Um österreichischen Unternehmen den Zugang zu fernen Märkten und Ländern zu erleichtern, gibt es Exportgarantien im Rahmen des österreichischen Exportfördersystems. Hierbei wird österreichischen Unternehmen nicht nur der Zugang und die Etablierung am ausländischen Markt erleichtert, sondern das Unternehmen kann sich auch im jeweiligen Land seiner Wahl gegen politische und wirtschaftliche Risiken abzusichern. Jedes Unternehmen, welches eine solche Exportgarantie zur Absicherung eventueller Risiken in Anspruch nimmt, zahlt je nach internationaler Risikobewertung eine entsprechende Prämie.

Vorteile von Exportgarantien

Durch die Inanspruchnahme von Exportgarantien, können die mit der Exporttätigkeit eventuell auftretenden Risiken, wie das Produktionsrisiko (Risiko der vertragswidrigen Nichtabnahme bestellter Lieferungen und Leistungen) und das Kreditrisiko (Risiko der Nichtzahlung erbrachter Lieferungen und Leistungen), aber auch Rechte österreichischer Unternehmen bei Investitionen und Beteiligungen im Ausland abgesichert werden. Darüber hinaus können Garantien auch Kosten für Markterschließungsziele abdecken.

Die praktische Antragsabwicklung  erfolgt durch die Oesterreichische Kontrollbank AG (OeKB), die banktechnisch geprüfte Anträge an das BMF weiterleitet, wo meist nach Begutachtung in einem Gremium - dem so genannten "Beirat" - die endgültige Entscheidung getroffen.

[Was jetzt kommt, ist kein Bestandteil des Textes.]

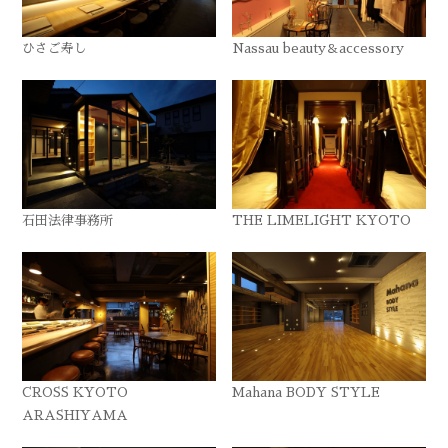
ひさご寿し
Nassau beauty＆accessory
石田法律事務所
THE LIMELIGHT KYOTO
CROSS KYOTO
Mahana BODY STYLE
ARASHIYAMA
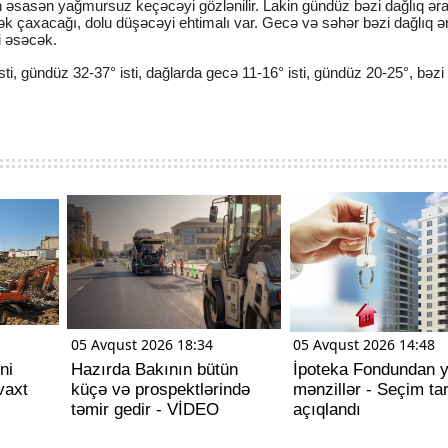
əsasən yağmursuz keçəcəyi gözlənilir. Lakin gündüz bəzi dağlıq əra
k çaxacağı, dolu düşəcəyi ehtimalı var. Gecə və səhər bəzi dağlıq ə
i əsəcək.
i, gündüz 32-37° isti, dağlarda gecə 11-16° isti, gündüz 20-25°, bəzi
05 Avqust 2026 18:34
05 Avqust 2026 14:48
ni
Hazırda Bakının bütün
İpoteka Fondundan y
vaxt
küçə və prospektlərində
mənzillər - Seçim tar
təmir gedir - VİDEO
açıqlandı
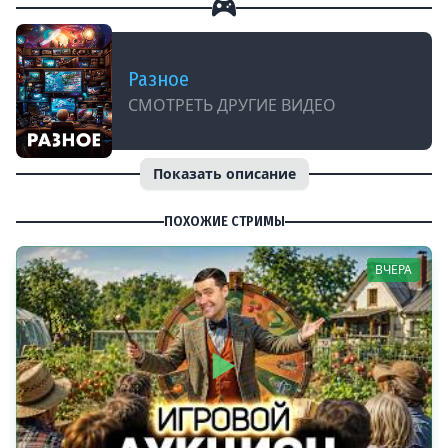
Разное
СМОТРЕТЬ ДРУГИЕ ВИДЕО
Показать описание
ПОХОЖИЕ СТРИМЫ
ВЧЕРА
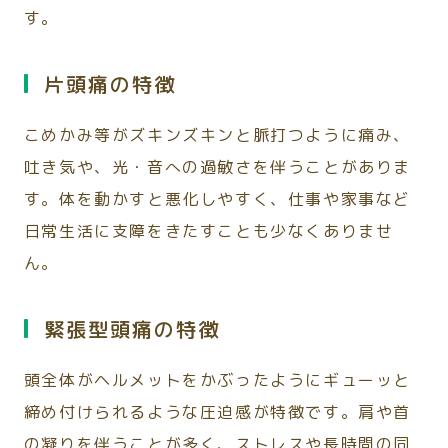
す。
片頭痛の特徴
こめかみ等がズキンズキンと脈打つように痛み、
吐き気や、光・音への過敏さを伴うことがありま
す。体を動かすと悪化しやすく、仕事や家事など
日常生活に支障をきたすことも少なくありませ
ん。
緊張型頭痛の特徴
頭全体がヘルメットをかぶったようにギューッと
締め付けられるような圧迫感が特徴です。肩や首
の凝りを伴うことが多く、ストレスや長時間の同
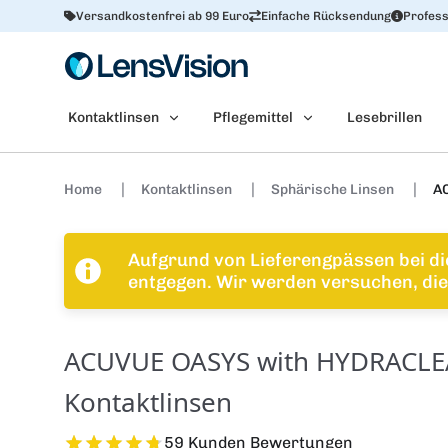
Versandkostenfrei ab 99 Euro
Einfache Rücksendung
Profess
Kontaktlinsen
Pflegemittel
Lesebrillen
Home
Kontaktlinsen
Sphärische Linsen
AC
Aufgrund von Lieferengpässen bei di
entgegen. Wir werden versuchen, die 
ACUVUE OASYS with HYDRACLEA
Kontaktlinsen
59 Kunden Bewertungen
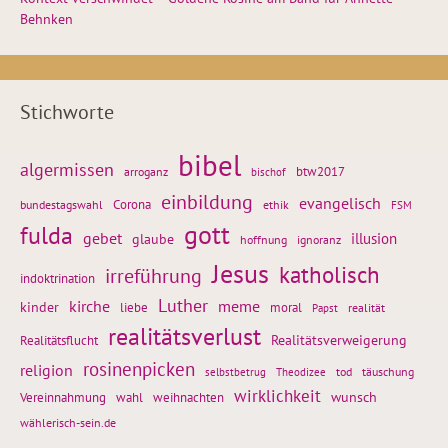
Behnken
Stichworte
bibel
algermissen
btw2017
arroganz
bischof
einbildung
evangelisch
Corona
ethik
bundestagswahl
FSM
gott
fulda
gebet
glaube
illusion
hoffnung
ignoranz
Jesus
katholisch
irreführung
indoktrination
Luther
kirche
meme
kinder
liebe
moral
realität
Papst
realitätsverlust
Realitätsflucht
Realitätsverweigerung
rosinenpicken
religion
tod
täuschung
selbstbetrug
Theodizee
wirklichkeit
wunsch
weihnachten
Vereinnahmung
wahl
wählerisch-sein.de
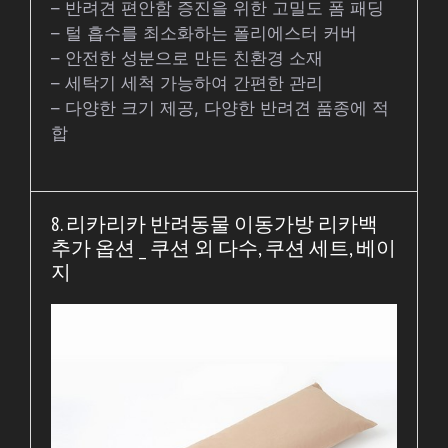
– 반려견 편안함 증진을 위한 고밀도 폼 패딩
– 털 흡수를 최소화하는 폴리에스터 커버
– 안전한 성분으로 만든 친환경 소재
– 세탁기 세척 가능하여 간편한 관리
– 다양한 크기 제공, 다양한 반려견 품종에 적
합
8. 리카리카 반려동물 이동가방 리카백
추가 옵션 _ 쿠션 외 다수, 쿠션 세트, 베이
지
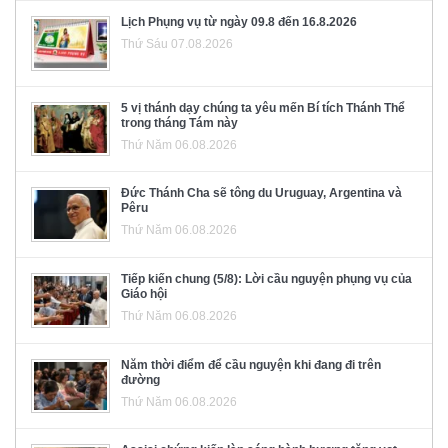
Lịch Phụng vụ từ ngày 09.8 đến 16.8.2026
Thứ Sáu 07.08.2026
5 vị thánh dạy chúng ta yêu mến Bí tích Thánh Thể
trong tháng Tám này
Thứ Năm 06.08.2026
Đức Thánh Cha sẽ tông du Uruguay, Argentina và
Pêru
Thứ Năm 06.08.2026
Tiếp kiến chung (5/8): Lời cầu nguyện phụng vụ của
Giáo hội
Thứ Năm 06.08.2026
Năm thời điểm để cầu nguyện khi đang đi trên
đường
Thứ Năm 06.08.2026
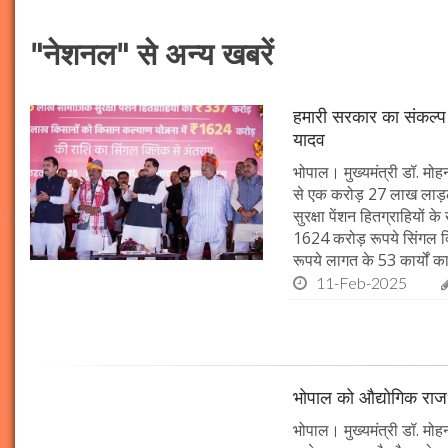
"नेशनल" से अन्य खबरें
हमारी सरकार का संकल्प ह
यादव
भोपाल। मुख्यमंत्री डॉ. मो
से एक करोड़ 27 लाख लाड़ली
सुरक्षा पेंशन हितग्राहियों
1624 करोड़ रूपये सिंगल क्ल
रूपये लागत के 53 कार्यों क
11-Feb-2025
भोपाल को औद्योगिक राजधा
भोपाल। मुख्यमंत्री डॉ. मोह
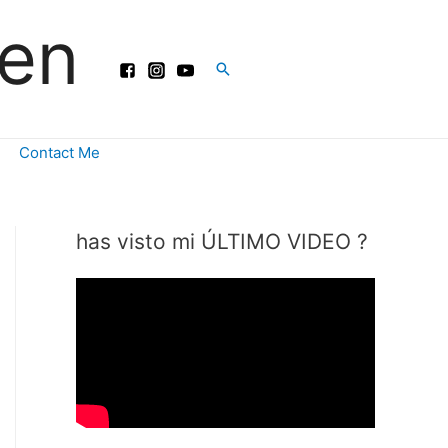
ren
Buscar
Contact Me
has visto mi ÚLTIMO VIDEO ?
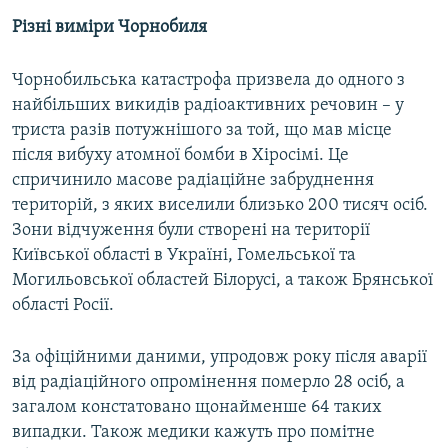
Різні виміри Чорнобиля
Чорнобильська катастрофа призвела до одного з
найбільших викидів радіоактивних речовин – у
триста разів потужнішого за той, що мав місце
після вибуху атомної бомби в Хіросімі. Це
спричинило масове радіаційне забруднення
територій, з яких виселили близько 200 тисяч осіб.
Зони відчуження були створені на території
Київської області в Україні, Гомельської та
Могильовської областей Білорусі, а також Брянської
області Росії.
За офіційними даними, упродовж року після аварії
від радіаційного опромінення померло 28 осіб, а
загалом констатовано щонайменше 64 таких
випадки. Також медики кажуть про помітне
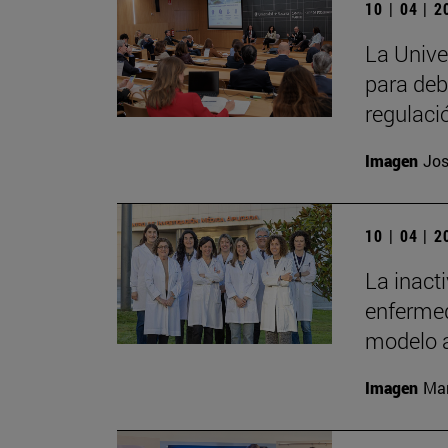
10 | 04 | 
La Unive
para deb
regulaci
Imagen
Jos
10 | 04 | 
La inact
enfermed
modelo 
Imagen
Man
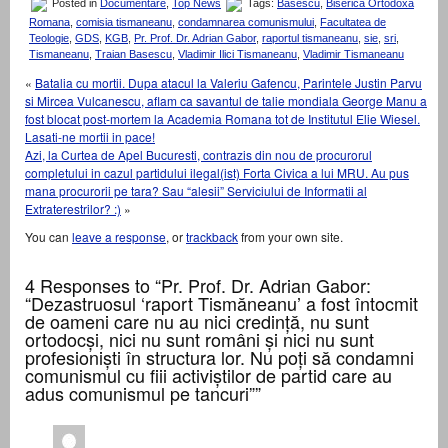
Posted in
Documentare
,
Top News
Tags:
Basescu
,
Biserica Ortodoxa
Romana
,
comisia tismaneanu
,
condamnarea comunismului
,
Facultatea de
Teologie
,
GDS
,
KGB
,
Pr. Prof. Dr. Adrian Gabor
,
raportul tismaneanu
,
sie
,
sri
,
Tismaneanu
,
Traian Basescu
,
Vladimir Ilici Tismaneanu
,
Vladimir Tismaneanu
«
Batalia cu mortii. Dupa atacul la Valeriu Gafencu, Parintele Justin Parvu
si Mircea Vulcanescu, aflam ca savantul de talie mondiala George Manu a
fost blocat post-mortem la Academia Romana tot de Institutul Elie Wiesel.
Lasati-ne mortii in pace!
Azi, la Curtea de Apel Bucuresti, contrazis din nou de procurorul
completului in cazul partidului ilegal(ist) Forta Civica a lui MRU. Au pus
mana procurorii pe tara? Sau “alesii” Serviciului de Informatii al
Extraterestrilor? :)
»
You can
leave a response
, or
trackback
from your own site.
4 Responses to “Pr. Prof. Dr. Adrian Gabor:
“Dezastruosul ‘raport Tismăneanu’ a fost întocmit
de oameni care nu au nici credință, nu sunt
ortodocși, nici nu sunt români și nici nu sunt
profesioniști în structura lor. Nu poți să condamni
comunismul cu fiii activiștilor de partid care au
adus comunismul pe tancuri””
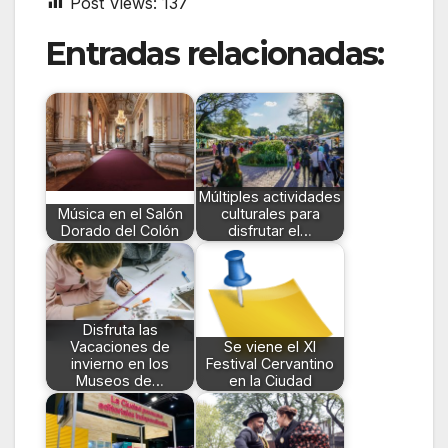
Post Views:
137
Entradas relacionadas:
Múltiples actividades
Música en el Salón
culturales para
Dorado del Colón
disfrutar el…
Disfruta las
Vacaciones de
Se viene el XI
invierno en los
Festival Cervantino
Museos de…
en la Ciudad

Das Ausfuhrförderungsgesetz sieht verschiedene Garantiearten vor, um den unterschiedlichen Formen und Strukturen der internationalen Exportfinanzierung Rechnung zu tragen. Die Beschreibung der einzelnen Garantiearten kann der Homepage der OeKB entnommen werden

An Absicherungen von Exportaktivitäten interessierte Unternehmen reichen ihre Anträge bei der OeKB ein. Im Rahmen des für die Unterstützung von Exportgeschäften geltenden Ausfuhrförderungsgesetzes (AusfFG) wird die OeKB die Anträge prüfen.